With its white terrazzo floors, twelve-foot high vertical-grain Douglas fir ceilings, floor-to-ceiling full glass windows and doors, and open free-flowing plan, this six-bedroom showcase home is evocative of classic Los Angeles mid-century early modern architecture. Situated on a nearly half-acre richly landscaped flat lot, this property is a calm oasis in the celebrity-studded ‘Bird’ streets of the Hollywood Hills. Visitors enter from the street directly into a private front courtyard, where they take a wood bridge over a decorative fountain pool to the 12′ high front entry door. Upon entering the home, the eye travels all the way through the house to the rear glass walls for a view of a 40′ long travertine wall with spouts spilling into the pool.
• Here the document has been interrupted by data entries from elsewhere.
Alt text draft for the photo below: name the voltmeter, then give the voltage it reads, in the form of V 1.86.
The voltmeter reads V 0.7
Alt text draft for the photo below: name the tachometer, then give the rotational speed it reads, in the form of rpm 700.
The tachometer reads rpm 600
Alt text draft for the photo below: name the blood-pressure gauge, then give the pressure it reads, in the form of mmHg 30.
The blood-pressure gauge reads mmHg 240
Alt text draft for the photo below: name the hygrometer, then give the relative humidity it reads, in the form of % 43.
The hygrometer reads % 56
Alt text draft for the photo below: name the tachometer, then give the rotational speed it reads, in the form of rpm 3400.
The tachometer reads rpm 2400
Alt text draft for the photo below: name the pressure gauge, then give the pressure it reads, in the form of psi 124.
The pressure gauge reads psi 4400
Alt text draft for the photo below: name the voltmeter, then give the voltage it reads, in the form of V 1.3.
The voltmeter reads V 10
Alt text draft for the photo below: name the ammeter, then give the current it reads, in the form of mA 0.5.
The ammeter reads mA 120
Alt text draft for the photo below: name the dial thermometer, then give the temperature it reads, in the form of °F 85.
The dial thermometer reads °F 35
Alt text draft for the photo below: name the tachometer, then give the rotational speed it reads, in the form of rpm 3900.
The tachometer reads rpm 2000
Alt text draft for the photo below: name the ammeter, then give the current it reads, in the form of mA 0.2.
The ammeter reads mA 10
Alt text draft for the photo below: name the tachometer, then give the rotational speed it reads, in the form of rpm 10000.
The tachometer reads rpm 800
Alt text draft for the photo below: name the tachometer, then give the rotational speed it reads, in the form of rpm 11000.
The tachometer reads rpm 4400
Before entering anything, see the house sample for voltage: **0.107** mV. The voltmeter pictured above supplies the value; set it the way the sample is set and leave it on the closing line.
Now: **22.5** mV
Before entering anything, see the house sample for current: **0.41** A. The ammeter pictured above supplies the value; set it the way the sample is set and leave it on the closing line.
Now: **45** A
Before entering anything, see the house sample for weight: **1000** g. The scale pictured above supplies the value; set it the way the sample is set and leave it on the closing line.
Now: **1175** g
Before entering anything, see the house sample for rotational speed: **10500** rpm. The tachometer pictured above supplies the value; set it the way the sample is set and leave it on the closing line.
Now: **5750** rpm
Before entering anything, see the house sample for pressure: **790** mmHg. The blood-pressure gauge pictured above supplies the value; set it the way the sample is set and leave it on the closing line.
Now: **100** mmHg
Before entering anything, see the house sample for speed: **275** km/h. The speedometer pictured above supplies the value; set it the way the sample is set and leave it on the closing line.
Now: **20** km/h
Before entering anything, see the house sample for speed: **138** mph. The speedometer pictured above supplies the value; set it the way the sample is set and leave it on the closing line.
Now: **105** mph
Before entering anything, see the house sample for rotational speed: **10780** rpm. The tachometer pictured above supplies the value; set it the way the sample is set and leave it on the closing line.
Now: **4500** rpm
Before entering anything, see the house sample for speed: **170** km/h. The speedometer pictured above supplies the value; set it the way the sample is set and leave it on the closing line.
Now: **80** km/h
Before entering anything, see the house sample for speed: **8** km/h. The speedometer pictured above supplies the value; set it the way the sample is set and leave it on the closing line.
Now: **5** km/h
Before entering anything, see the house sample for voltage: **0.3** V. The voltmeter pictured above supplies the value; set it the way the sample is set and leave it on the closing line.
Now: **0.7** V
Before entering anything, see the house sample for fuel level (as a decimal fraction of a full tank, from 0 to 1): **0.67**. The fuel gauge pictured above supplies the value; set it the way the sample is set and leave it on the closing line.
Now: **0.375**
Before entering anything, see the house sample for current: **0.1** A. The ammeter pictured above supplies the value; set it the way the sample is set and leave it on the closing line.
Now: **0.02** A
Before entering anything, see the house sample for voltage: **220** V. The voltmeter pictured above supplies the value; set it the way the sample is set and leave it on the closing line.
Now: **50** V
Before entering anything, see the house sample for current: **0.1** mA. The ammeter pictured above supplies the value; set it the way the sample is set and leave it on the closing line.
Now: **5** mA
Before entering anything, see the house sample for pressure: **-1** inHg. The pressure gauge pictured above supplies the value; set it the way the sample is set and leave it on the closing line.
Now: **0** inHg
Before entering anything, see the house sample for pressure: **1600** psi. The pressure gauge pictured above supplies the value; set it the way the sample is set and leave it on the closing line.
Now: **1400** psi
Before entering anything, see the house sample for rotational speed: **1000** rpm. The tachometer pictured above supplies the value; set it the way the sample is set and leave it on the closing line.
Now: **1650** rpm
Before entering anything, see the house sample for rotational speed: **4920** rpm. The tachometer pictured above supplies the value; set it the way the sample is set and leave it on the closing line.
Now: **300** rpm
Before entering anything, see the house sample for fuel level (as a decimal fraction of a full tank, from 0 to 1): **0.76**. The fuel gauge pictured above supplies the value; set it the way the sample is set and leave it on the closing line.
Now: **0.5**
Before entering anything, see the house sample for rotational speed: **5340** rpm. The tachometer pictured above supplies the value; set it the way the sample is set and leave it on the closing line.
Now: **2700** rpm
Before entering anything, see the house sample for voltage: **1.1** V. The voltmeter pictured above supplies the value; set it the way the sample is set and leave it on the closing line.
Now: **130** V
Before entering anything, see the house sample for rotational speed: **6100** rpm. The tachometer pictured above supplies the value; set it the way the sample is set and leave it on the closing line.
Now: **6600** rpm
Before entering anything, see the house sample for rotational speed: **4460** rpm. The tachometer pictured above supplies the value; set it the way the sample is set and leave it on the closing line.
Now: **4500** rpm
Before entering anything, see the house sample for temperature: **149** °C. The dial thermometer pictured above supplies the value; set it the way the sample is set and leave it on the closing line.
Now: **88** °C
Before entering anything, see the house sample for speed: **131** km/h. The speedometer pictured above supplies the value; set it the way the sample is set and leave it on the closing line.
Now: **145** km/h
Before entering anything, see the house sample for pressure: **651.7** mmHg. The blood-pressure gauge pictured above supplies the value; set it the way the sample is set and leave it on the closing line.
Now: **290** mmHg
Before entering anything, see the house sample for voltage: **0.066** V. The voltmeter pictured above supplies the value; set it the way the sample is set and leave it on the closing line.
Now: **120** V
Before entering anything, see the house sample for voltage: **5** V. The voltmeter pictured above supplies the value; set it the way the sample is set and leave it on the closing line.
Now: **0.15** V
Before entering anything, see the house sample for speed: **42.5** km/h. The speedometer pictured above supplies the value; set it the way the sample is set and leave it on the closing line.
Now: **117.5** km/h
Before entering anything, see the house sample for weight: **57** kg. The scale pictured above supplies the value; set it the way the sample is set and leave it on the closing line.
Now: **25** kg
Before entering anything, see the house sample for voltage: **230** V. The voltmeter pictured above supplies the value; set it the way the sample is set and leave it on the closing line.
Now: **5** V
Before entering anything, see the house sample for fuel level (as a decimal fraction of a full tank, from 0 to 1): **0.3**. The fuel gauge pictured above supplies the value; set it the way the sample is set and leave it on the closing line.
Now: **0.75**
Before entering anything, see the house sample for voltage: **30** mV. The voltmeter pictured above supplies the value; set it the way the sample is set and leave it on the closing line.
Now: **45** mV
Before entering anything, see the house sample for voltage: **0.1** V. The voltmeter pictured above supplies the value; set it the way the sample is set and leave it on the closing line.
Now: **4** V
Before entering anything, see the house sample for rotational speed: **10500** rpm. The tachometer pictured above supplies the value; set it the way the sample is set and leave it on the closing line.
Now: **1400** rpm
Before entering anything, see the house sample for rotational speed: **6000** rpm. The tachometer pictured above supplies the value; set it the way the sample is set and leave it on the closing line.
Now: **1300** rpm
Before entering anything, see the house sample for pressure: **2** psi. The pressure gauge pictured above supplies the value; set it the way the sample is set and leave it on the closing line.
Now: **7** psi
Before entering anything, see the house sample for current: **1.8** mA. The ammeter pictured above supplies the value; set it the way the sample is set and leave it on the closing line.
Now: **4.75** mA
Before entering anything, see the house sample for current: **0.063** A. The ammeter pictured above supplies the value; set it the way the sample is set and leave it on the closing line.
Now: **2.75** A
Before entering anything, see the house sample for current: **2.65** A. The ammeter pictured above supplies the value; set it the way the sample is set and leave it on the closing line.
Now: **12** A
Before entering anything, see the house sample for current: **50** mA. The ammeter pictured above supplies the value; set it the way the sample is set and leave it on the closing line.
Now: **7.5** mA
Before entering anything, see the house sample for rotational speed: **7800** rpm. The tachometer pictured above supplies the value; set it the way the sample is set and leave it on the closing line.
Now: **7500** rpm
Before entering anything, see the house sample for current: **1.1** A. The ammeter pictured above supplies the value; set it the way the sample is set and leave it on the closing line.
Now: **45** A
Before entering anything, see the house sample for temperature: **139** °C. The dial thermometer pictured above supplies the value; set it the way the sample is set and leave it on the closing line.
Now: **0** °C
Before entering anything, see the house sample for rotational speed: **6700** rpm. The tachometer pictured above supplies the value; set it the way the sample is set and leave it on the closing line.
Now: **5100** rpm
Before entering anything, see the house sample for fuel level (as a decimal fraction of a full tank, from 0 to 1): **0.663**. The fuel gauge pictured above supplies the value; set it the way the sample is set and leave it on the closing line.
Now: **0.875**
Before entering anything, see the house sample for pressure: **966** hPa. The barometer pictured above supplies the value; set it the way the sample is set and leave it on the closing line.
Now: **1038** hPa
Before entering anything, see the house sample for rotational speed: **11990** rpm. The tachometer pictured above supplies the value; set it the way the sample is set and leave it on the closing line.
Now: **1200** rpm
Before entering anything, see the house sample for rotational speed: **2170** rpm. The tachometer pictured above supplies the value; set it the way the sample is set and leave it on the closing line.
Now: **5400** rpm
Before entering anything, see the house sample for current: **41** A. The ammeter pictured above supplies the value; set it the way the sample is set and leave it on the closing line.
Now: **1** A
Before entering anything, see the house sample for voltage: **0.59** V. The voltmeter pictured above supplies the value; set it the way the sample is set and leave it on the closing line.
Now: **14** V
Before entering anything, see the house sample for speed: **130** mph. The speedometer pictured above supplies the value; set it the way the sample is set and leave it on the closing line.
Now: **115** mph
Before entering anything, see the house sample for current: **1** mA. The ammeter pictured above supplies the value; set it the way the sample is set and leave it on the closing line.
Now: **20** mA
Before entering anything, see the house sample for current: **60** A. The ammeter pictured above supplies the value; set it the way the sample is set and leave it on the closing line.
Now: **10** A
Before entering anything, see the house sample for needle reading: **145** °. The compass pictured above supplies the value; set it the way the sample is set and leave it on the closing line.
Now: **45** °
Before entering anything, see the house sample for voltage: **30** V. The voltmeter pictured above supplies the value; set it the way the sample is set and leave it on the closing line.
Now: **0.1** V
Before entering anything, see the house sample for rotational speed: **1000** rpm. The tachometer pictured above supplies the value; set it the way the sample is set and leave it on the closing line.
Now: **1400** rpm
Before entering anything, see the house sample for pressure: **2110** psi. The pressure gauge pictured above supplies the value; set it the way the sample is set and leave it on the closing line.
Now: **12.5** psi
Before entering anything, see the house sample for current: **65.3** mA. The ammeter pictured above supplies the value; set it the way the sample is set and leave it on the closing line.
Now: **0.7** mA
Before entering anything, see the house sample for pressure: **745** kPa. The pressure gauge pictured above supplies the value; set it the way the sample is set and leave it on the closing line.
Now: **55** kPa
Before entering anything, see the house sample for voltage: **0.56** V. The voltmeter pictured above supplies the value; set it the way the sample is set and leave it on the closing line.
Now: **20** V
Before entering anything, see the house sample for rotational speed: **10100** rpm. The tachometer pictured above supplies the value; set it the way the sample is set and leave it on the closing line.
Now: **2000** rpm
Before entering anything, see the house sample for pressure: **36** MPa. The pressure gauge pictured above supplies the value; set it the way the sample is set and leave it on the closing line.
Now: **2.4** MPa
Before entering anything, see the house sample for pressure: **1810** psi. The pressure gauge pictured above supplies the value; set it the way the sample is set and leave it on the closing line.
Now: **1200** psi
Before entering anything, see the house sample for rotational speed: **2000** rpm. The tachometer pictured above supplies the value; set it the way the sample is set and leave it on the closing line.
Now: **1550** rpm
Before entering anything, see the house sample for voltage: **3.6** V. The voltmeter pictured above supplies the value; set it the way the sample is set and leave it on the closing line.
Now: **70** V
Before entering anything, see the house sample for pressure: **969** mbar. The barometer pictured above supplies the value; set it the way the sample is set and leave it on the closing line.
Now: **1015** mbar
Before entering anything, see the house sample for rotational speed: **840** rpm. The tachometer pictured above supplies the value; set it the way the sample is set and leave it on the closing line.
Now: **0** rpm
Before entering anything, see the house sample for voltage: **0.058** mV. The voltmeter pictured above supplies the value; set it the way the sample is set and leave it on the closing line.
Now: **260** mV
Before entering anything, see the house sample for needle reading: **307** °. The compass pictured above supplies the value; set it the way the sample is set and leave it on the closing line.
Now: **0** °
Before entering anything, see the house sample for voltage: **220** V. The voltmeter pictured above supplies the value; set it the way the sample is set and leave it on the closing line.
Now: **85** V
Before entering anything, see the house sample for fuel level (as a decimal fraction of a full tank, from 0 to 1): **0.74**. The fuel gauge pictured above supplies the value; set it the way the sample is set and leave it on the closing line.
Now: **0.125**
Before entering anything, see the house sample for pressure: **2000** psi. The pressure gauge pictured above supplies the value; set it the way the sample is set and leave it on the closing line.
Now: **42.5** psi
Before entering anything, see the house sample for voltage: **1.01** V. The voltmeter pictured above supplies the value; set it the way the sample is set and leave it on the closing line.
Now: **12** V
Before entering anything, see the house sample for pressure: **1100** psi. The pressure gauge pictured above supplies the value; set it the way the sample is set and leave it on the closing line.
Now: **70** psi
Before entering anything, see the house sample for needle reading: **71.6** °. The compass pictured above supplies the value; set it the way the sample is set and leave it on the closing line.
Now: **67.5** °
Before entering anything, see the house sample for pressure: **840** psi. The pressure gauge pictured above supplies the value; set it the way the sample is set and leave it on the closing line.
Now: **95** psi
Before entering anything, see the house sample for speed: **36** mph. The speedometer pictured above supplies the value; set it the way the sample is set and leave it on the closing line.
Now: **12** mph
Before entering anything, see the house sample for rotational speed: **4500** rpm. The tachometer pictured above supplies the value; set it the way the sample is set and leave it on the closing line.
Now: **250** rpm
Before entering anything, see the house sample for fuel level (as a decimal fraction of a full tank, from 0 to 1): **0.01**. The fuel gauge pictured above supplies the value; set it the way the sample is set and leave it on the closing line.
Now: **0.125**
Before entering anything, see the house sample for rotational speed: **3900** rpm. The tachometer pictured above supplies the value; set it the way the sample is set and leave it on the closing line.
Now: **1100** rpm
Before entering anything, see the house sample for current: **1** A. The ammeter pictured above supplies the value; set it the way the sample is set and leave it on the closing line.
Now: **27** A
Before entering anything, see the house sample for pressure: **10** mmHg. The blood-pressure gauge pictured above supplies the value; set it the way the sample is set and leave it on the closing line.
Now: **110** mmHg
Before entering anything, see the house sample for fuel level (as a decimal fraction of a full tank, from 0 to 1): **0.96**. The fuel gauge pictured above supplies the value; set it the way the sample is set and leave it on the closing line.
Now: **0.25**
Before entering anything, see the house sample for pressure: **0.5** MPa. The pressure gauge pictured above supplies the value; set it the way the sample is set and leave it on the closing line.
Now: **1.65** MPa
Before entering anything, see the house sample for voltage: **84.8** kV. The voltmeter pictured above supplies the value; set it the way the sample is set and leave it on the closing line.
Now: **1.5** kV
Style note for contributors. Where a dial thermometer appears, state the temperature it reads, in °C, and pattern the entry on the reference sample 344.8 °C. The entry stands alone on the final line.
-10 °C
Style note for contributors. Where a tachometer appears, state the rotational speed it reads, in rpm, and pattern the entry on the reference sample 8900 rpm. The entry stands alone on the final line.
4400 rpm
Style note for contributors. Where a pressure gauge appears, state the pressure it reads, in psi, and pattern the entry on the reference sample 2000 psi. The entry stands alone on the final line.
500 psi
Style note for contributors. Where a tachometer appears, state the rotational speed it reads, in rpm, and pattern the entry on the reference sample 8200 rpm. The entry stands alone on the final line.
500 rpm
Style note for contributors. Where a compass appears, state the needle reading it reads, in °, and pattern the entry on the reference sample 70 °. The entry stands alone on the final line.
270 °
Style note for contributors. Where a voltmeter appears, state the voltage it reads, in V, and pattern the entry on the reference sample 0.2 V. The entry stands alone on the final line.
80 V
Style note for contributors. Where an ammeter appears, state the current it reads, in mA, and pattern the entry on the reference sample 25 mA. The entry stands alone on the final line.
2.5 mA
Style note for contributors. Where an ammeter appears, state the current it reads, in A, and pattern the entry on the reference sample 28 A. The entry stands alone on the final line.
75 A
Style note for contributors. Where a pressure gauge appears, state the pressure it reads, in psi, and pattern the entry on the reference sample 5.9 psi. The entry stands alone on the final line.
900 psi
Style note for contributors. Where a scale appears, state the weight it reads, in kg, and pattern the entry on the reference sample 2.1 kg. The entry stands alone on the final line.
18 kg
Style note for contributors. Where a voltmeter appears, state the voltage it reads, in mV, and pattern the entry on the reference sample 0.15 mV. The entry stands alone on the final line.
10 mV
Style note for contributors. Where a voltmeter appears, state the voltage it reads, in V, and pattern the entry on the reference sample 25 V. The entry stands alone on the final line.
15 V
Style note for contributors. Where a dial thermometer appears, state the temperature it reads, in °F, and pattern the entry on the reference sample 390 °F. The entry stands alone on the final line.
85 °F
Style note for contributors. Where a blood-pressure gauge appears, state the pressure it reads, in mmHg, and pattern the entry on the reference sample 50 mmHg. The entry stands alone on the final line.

All of the public and private spaces of the house have strong views and access to the exterior, opening up the interior spaces to the environment. The all-new construction includes many of today’s modern conveniences, such as a large dual-island professional chef’s kitchen with adjoining family room, fully-equipped outdoor kitchen and dining area, large master bedroom suite with separate sitting room, dressing room, and steam shower, large back patio with lap pool and spa, gracious back yard with a generous lawn and inviting fire pit, three indoor fireplaces, off-street parking for eight cars, and wiring for today’s most current audio, telecommunications and security technology. The house was the 2007 Los Angeles Designer Show House for Metropolitan Home Magazine and was featured as West Week’s house of 2007.
The Sowden house was built in 1926 by Lloyd Wright, son of America’s greatest architect, Frank Lloyd Wright. The home’s design incorporated Wright’s philosophies as a landscape architect, emphasizing the connection to nature. In restoring the Sowden house, we honored Lloyd Wright’s intention to merge architecture, space and landscape by restoring and updating Wright’s original vision. “I think that any really good creativity is something that is not stagnant and that can be built upon,” Xorin explains. “I really respected Lloyd Wright. His work and creativity were timeless.” Xorin also added contemporary touches: a modern steam shower, under-counter refrigerators, Jacuzzi bathtubs and a koi pond off the master bath for meditation and reflection. Molding was removed from certain doorways because it felt a little “too peppy,” and walls were changed from maroon stucco to cool beige plaster to create a less cavernous feeling. A collection of new antique artifacts were added to the home, including an enormous Indonesian Buddha that looks out from atop the master bedroom, an antique Chinese dowry chest, Japanese tansus converted to bathroom cabinets, and a 400 year-old Quan Yin statue.